▶ _Given text_
________
I have a high end fluke but I also have a bunch of these cheap Harbor Freight Meters. They work great. I have one in each car and on my ATV's. They make a great backup meter. I've been using them for years and none of them have ever given me any problems.


----------



## cue003 (Dec 4, 2005)

I think I will order a harbor freight version and check it out. I really only need it for battery checking etc.


----------



## jashhash (Dec 8, 2005)

Update on my $5 multimeter:

After sitting on my desk for a month or so with no use my multimeter magicaly fixed itself. I dont know how but now it once again reads voltages with accuracy.


----------



## was_jlh (Dec 10, 2005)

Just left the store, they're $2.99 right now. Battery was dead in it, but who cares for that price.


----------



## SuperNinja (Dec 14, 2005)

If you ever see these on sale, I highly recommend them (I bought some on sale for $5.00):






http://www.harborfreight.com/cpi/ctaf/Displayitem.taf?itemnumber=33499

It does not have as many functions, it does not have auto-turnoff, and it does not have a backlight, but the one thing that REALLY makes this simple meter so convienient, is the way the test leads wrap around the meter for storage.

I have better meters, but none of them come close to the portability or convienience of this one.


----------



## BatteryCharger (Dec 18, 2005)

I LOVE my HF meters, and have 5 of them now. I have found them to be highly accurate, when testing battery voltages they always show up in the ranges that they should. They also all agree with eachother 100%. I've left them out in the rain, droped them, and even accidently shorted one across a car battery - It got so hot the plastic melted, but I haven't managed to break one and they still all agree with eachother. I can't think of a single reason why anybody should buy a more expensive meter unless you're building a spaceship for NASA...and even then, I'd probably trust my HF meter in a life threatening situation...


----------
________
▶ _Dataset excerpts_
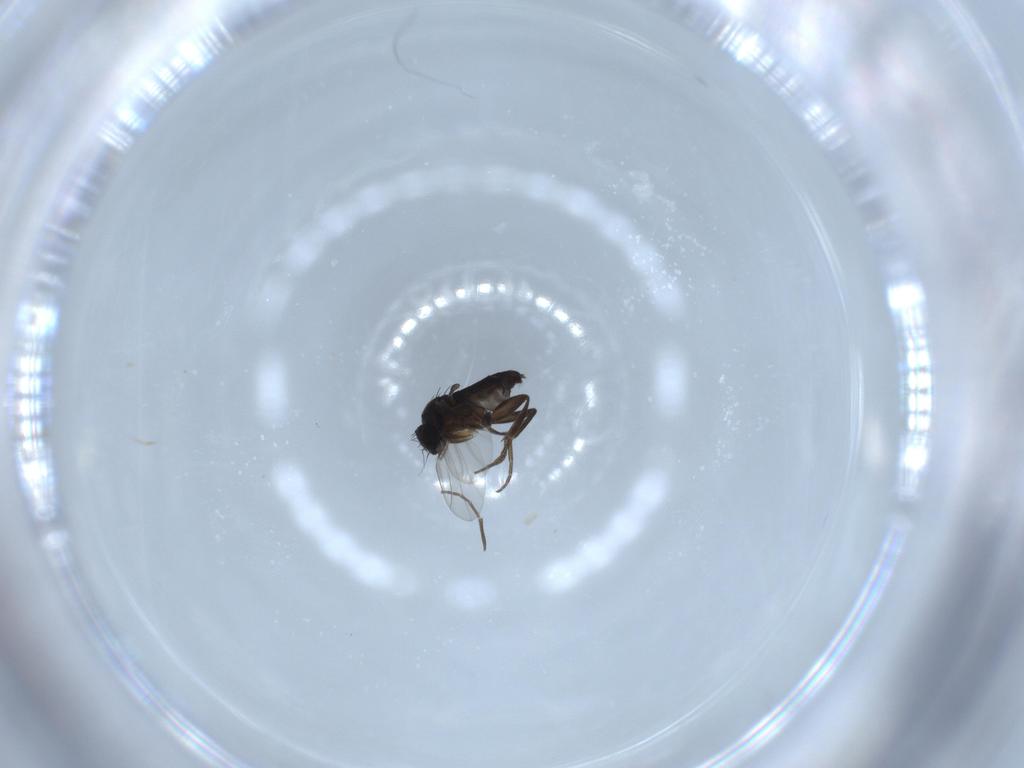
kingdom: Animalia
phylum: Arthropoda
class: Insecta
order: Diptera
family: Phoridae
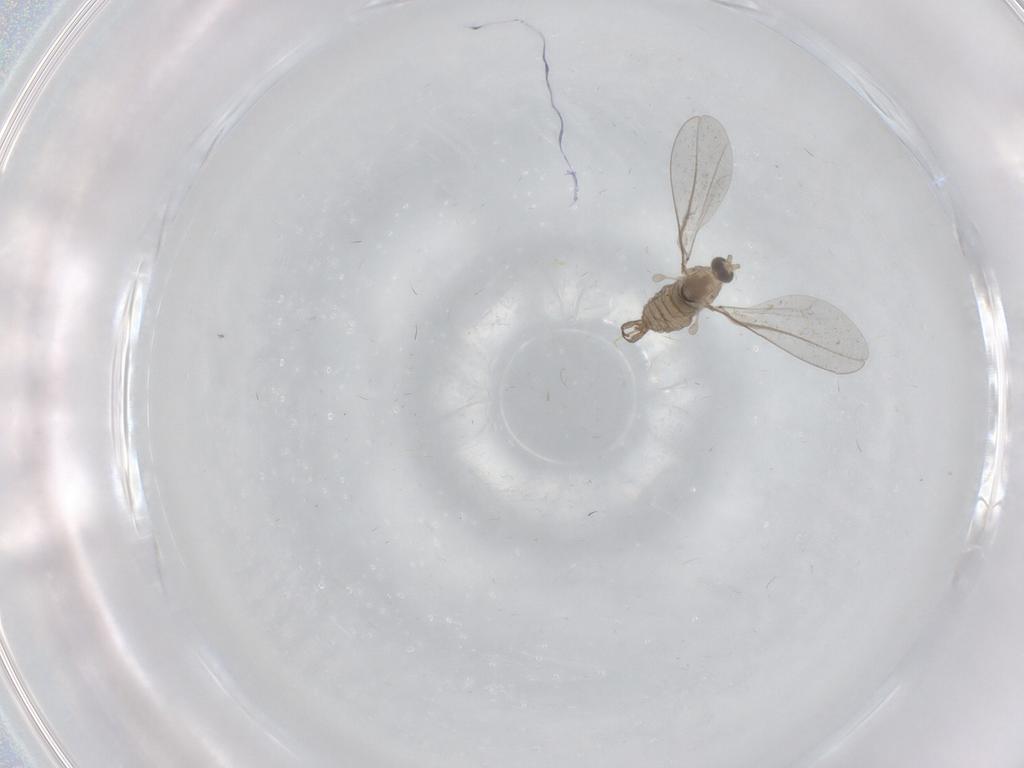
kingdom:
________
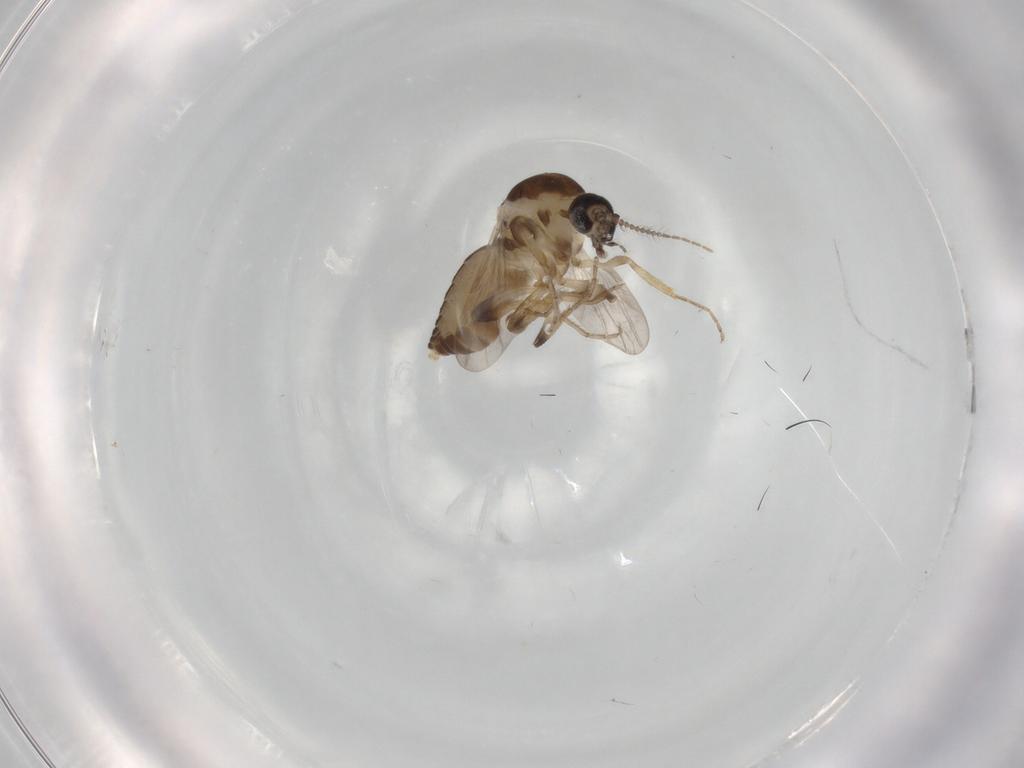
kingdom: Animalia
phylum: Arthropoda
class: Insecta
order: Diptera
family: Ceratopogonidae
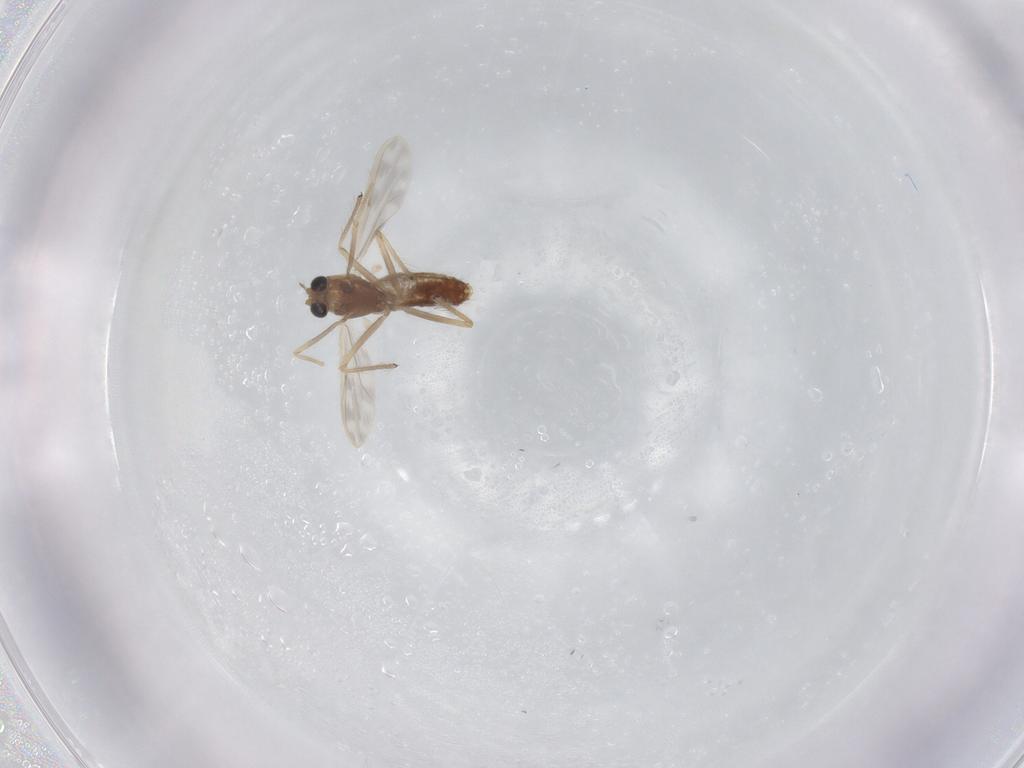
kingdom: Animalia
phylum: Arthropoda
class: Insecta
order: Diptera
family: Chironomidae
________
▶ _Exercise goal_
From the forum thread on Harbor Freight multimeters, list the username and date shown in each post header.

▶ _Full answer_
- cue003 (Dec 4, 2005)
- jashhash (Dec 8, 2005)
- was_jlh (Dec 10, 2005)
- SuperNinja (Dec 14, 2005)
- BatteryCharger (Dec 18, 2005)